◆ Text provided ◆
-------------------------
Ship `A` is travelling with a velocity of `5 km h^-1` due east. A second ship is heading `30^@` east of north. What should be the speed of second ship if it is to remain always due north with respect to the first ship ?

To solve the problem, we need to analyze the motion of both ships and find the speed of ship B such that it always appears to move due north with respect to ship A. ### Step-by-Step Solution: 1. **Identify the velocities of the ships:** - Ship A is moving due east with a velocity \( V_A = 5 \, \text{km/h} \). - Ship B is moving at an angle of \( 30^\circ \) east of north. We need to find its speed \( V_B \). 2. **Break down the velocity of ship B into components:** - The angle \( 30^\circ \) east of north means that the angle with respect to the east direction is \( 90^\circ - 30^\circ = 60^\circ \). - The components of the velocity of ship B can be expressed as: - \( V_{Bx} = V_B \cos(60^\circ) \) (eastward component) - \( V_{By} = V_B \sin(60^\circ) \) (northward component) 3. **Set up the condition for ship B to appear due north with respect to ship A:** - For ship B to appear to move due north with respect to ship A, the eastward component of ship B's velocity must cancel out the velocity of ship A. Thus, we have: \[ V_{Bx} = V_A \] - Substituting the expressions for \( V_{Bx} \) and \( V_A \): \[ V_B \cos(60^\circ) = 5 \, \text{km/h} \] 4. **Calculate \( V_B \):** - We know that \( \cos(60^\circ) = \frac{1}{2} \). Therefore, we can substitute this value: \[ V_B \cdot \frac{1}{2} = 5 \, \text{km/h} \] - To find \( V_B \), multiply both sides by 2: \[ V_B = 5 \times 2 = 10 \, \text{km/h} \] 5. **Conclusion:** - The speed of ship B should be \( 10 \, \text{km/h} \) to remain always due north with respect to ship A. ### Final Answer: The speed of the second ship (ship B) should be \( 10 \, \text{km/h} \). ---
-------------------------
◆ Instruction A ◆
In the rows, starting with the line containing "07:15, 00:15, 01:15" and going on through the end of the rows, substitute "graph" for "chart". Give those lines again with nothing else changed, leaving out the pictures.
The ship-velocity text and the rows are separate material.
-------------------------
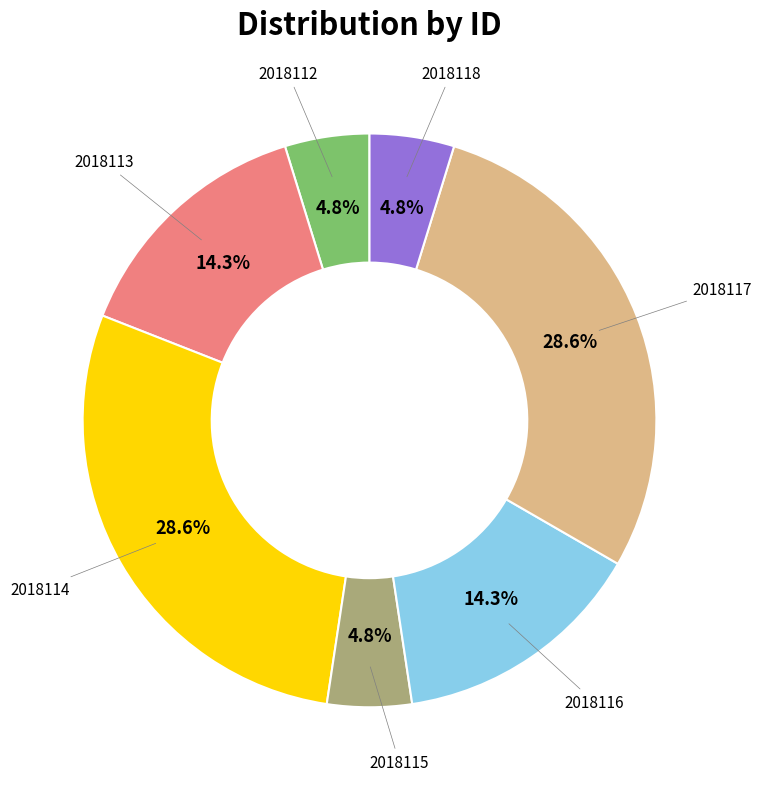

Does any single category account for the majority?

No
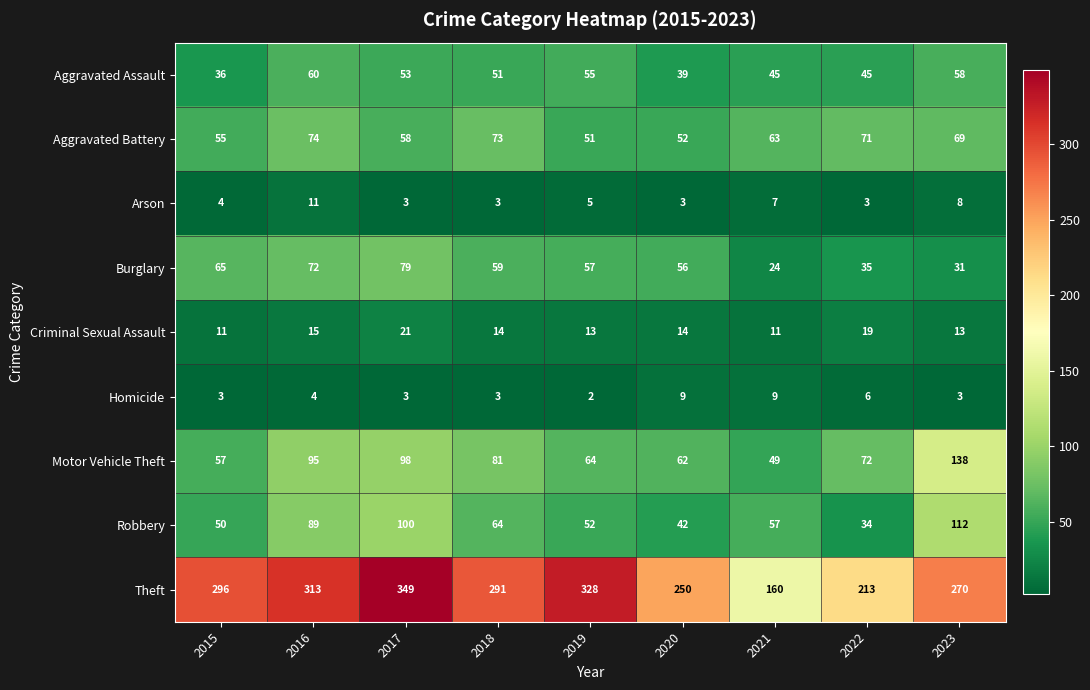

The value of Criminal Sexual Assault at 2022 is 26. True or false?

False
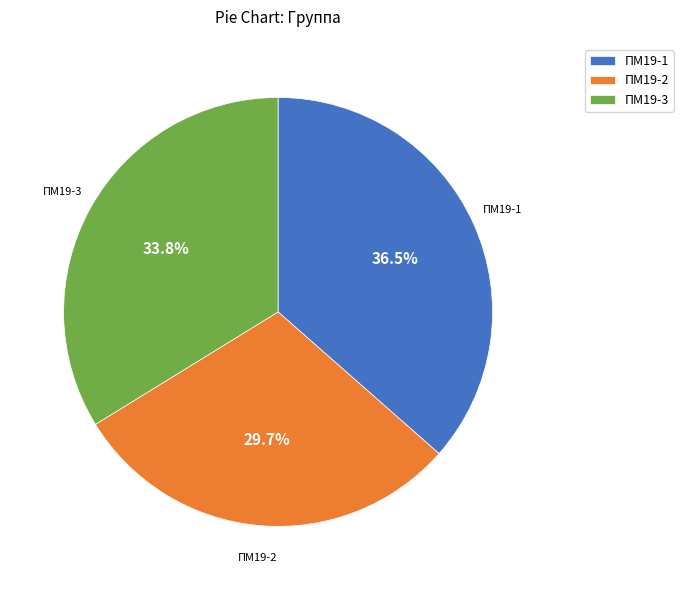

Approximately how many times larger is the value at ПМ19-1 compared to ПМ19-3?

1.1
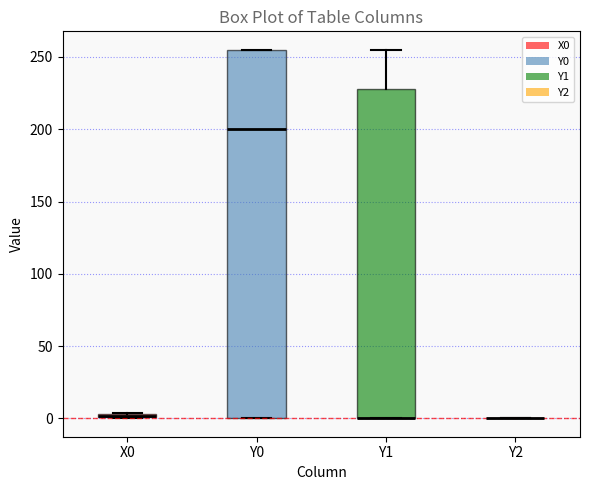

Which box is the tallest, from its lower edge to its upper edge?

Y0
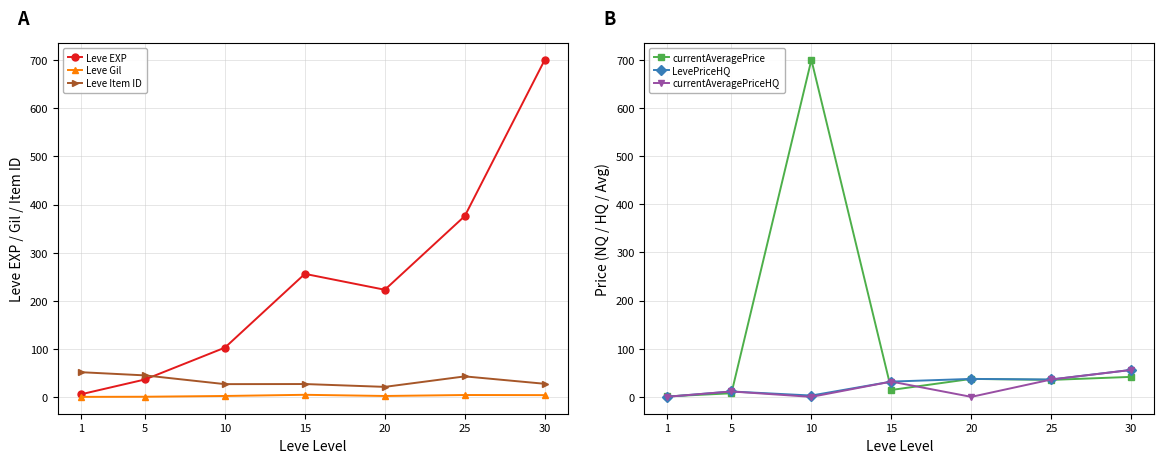

Between which two adjacent categories do Leve Gil and currentAveragePrice first intersect?

1 and 5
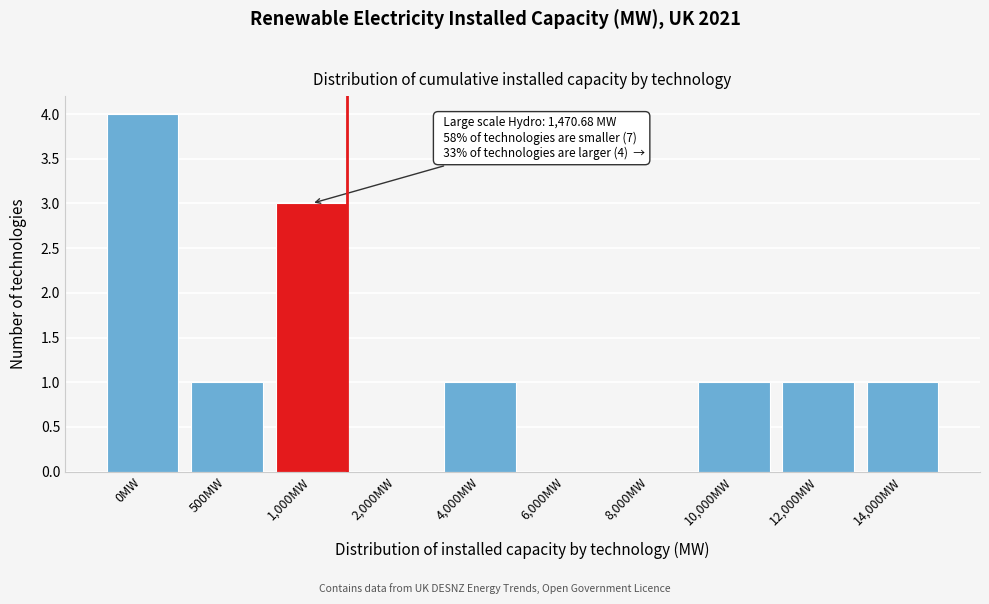

Reading left to right, transcribe all the data shown in this chart.

0MW=4	500MW=1	1,000MW=3	2,000MW=0	4,000MW=1	6,000MW=0	8,000MW=0	10,000MW=1	12,000MW=1	14,000MW=1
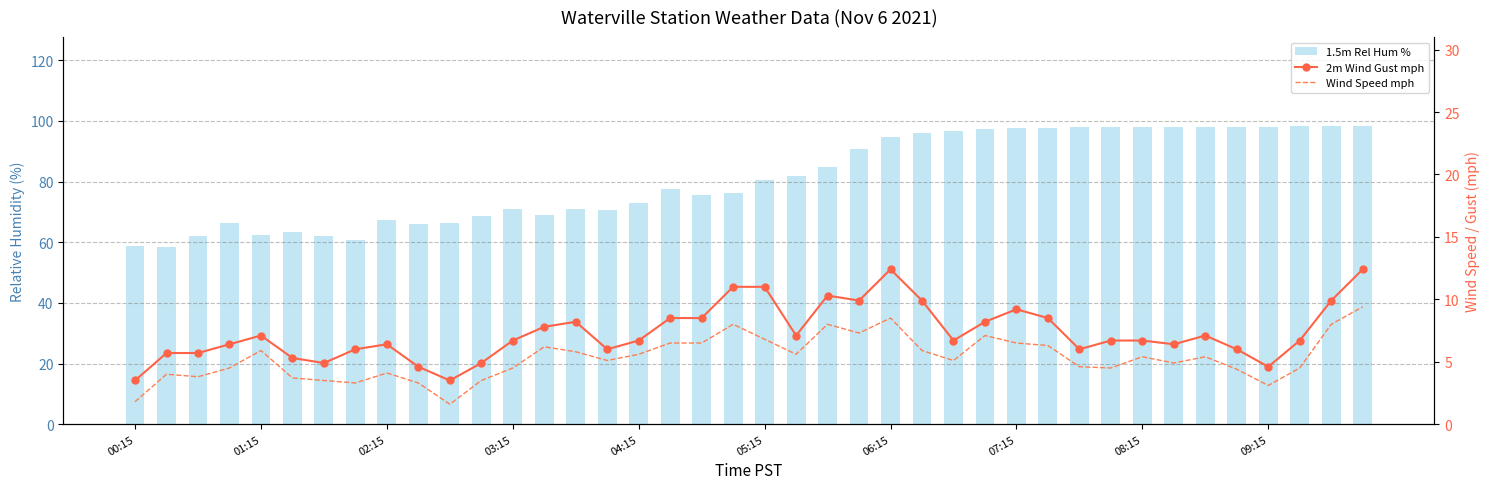

Rank the categories by 1.5m Rel Hum % value from highest to lowest.

37, 38, 39, 33, 34, 35, 36, 32, 30, 31, 29, 28, 27, 26, 25, 24, 23, 22, 21, 20, 17, 19, 18, 16, 12, 14, 15, 13, 11, 08:15, 03:15, 10, 09:15, 05:15, 04:15, 06:15, 02:15, 07:15, 00:15, 01:15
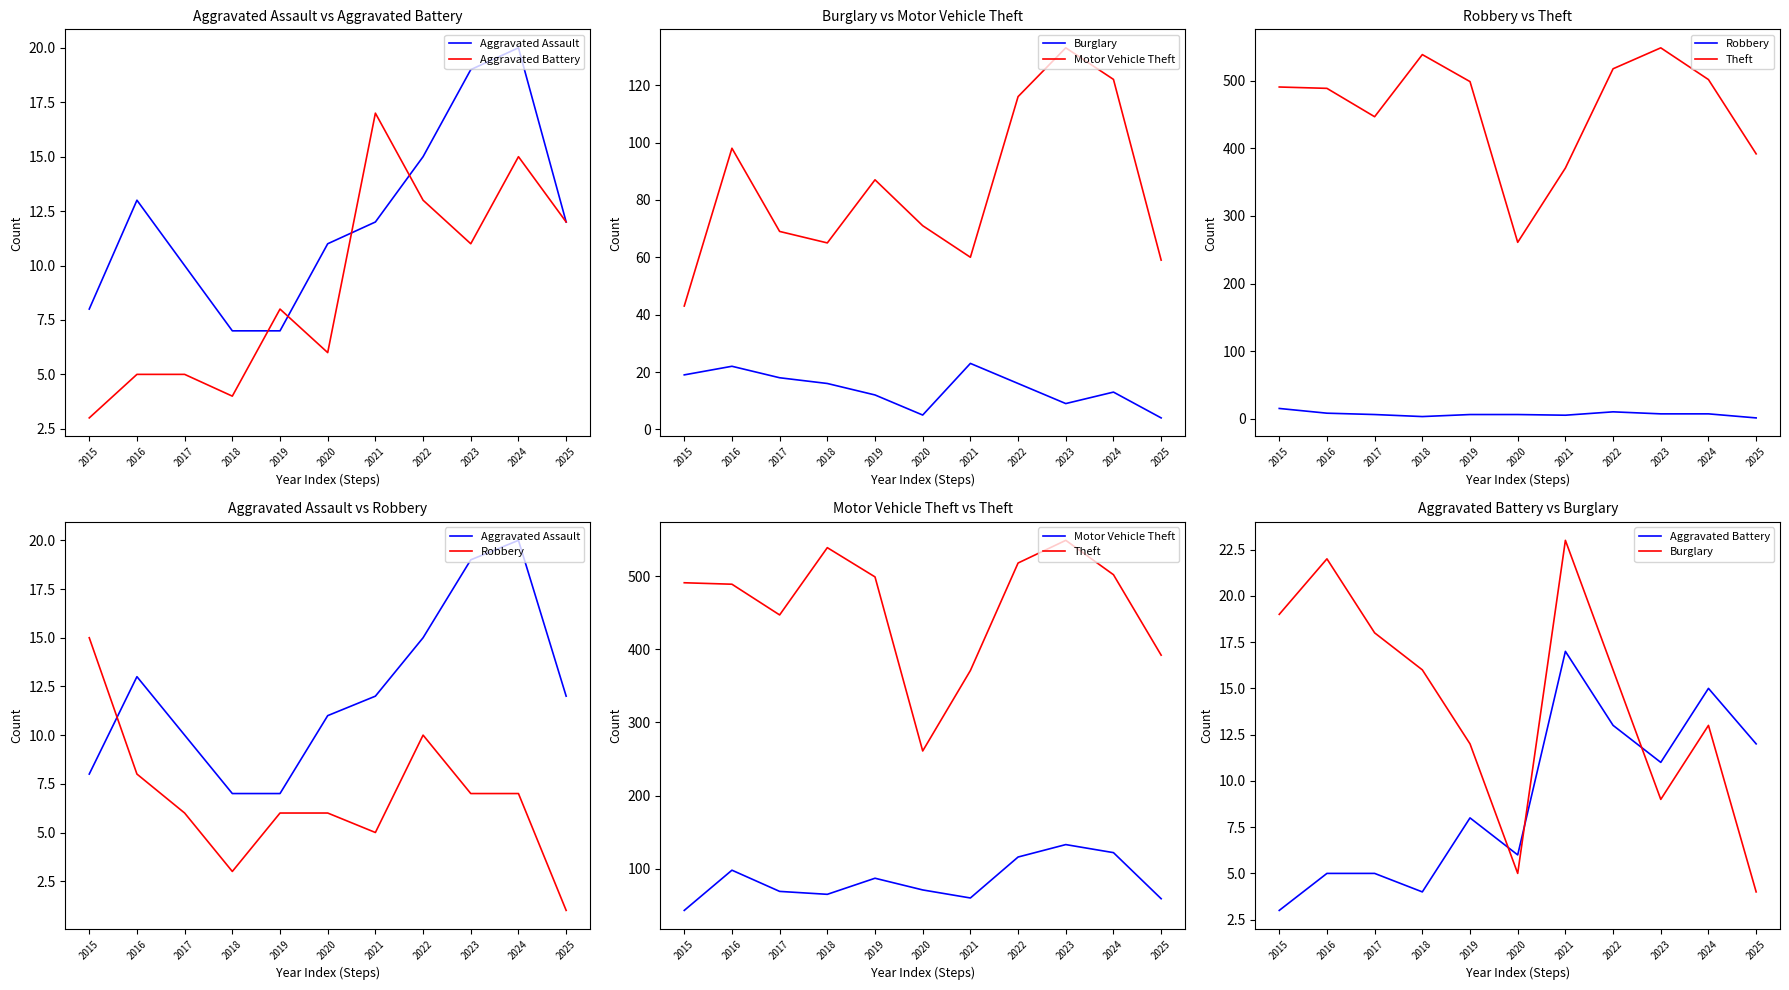

Is the value of Robbery at 2015 greater than the value of Aggravated Assault at 2024?

No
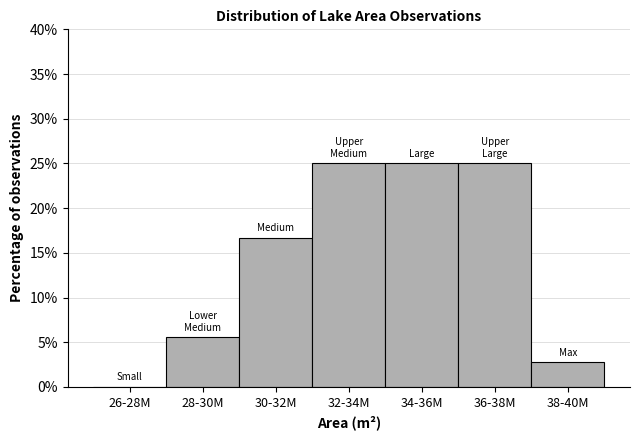

Reading right to left, extract all data points from this chart.

38-40M=2.8	36-38M=25.0	34-36M=25.0	32-34M=25.0	30-32M=16.7	28-30M=5.6	26-28M=0.0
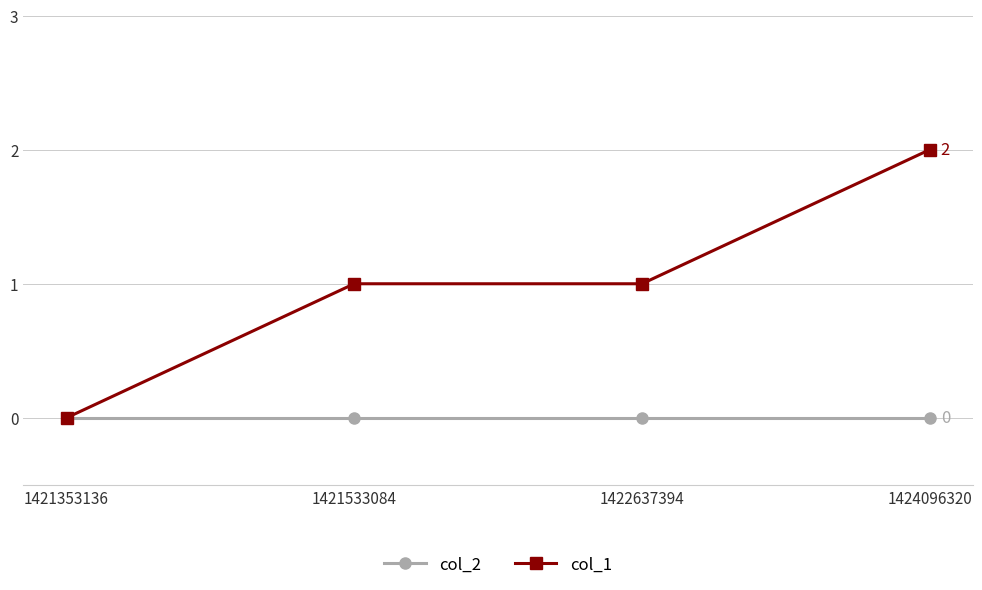

How many distinct data groups are displayed?

2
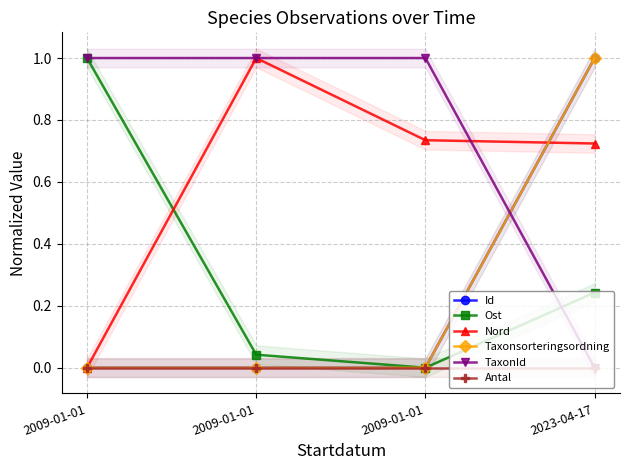

Is it true that Ost equals -0.6 at 2009-01-01?

False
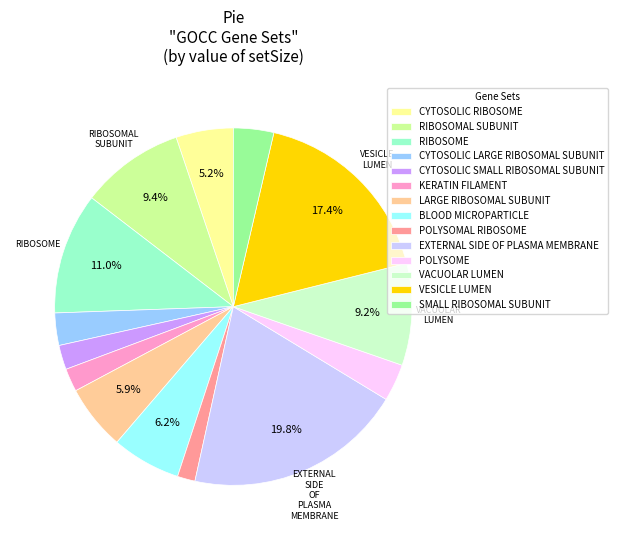

Count the number of slices in the pie.

14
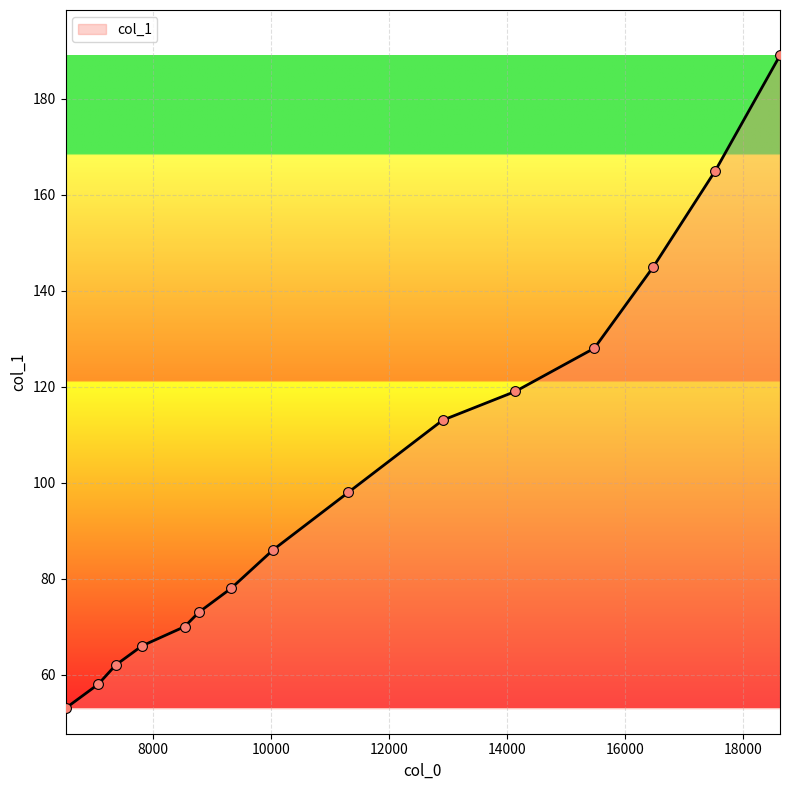

What is the difference between the maximum and minimum values?

136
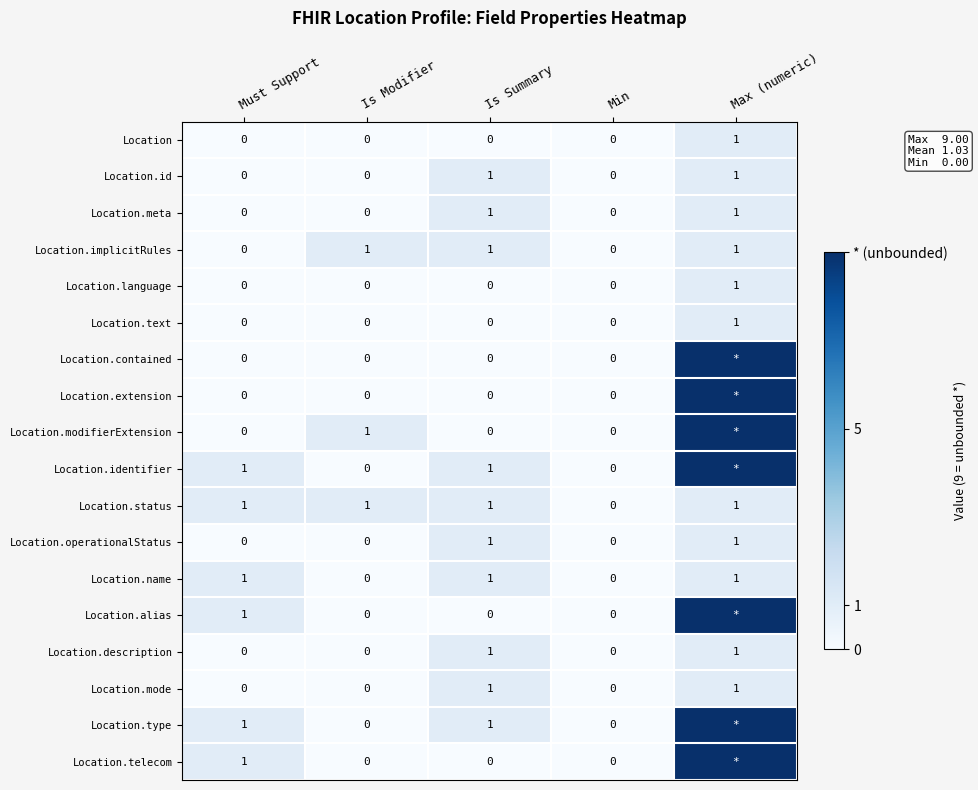

What is the total value across all series at Is Modifier?

3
-------------------------
◆ Instruction B ◆
In the ship-velocity text, what angle does the second ship's heading make with the east direction?

◆ Response area A ◆
37, 38, 39, 33, 34, 35, 36, 32, 30, 31, 29, 28, 27, 26, 25, 24, 23, 22, 21, 20, 17, 19, 18, 16, 12, 14, 15, 13, 11, 08:15, 03:15, 10, 09:15, 05:15, 04:15, 06:15, 02:15, 07:15, 00:15, 01:15

Is the value of Robbery at 2015 greater than the value of Aggravated Assault at 2024?

No

Reading right to left, extract all data points from this graph.

38-40M=2.8	36-38M=25.0	34-36M=25.0	32-34M=25.0	30-32M=16.7	28-30M=5.6	26-28M=0.0

How many distinct data groups are displayed?

2

Is it true that Ost equals -0.6 at 2009-01-01?

False

Count the number of slices in the pie.

14

What is the difference between the maximum and minimum values?

136

What is the total value across all series at Is Modifier?

3

◆ Response area B ◆
60°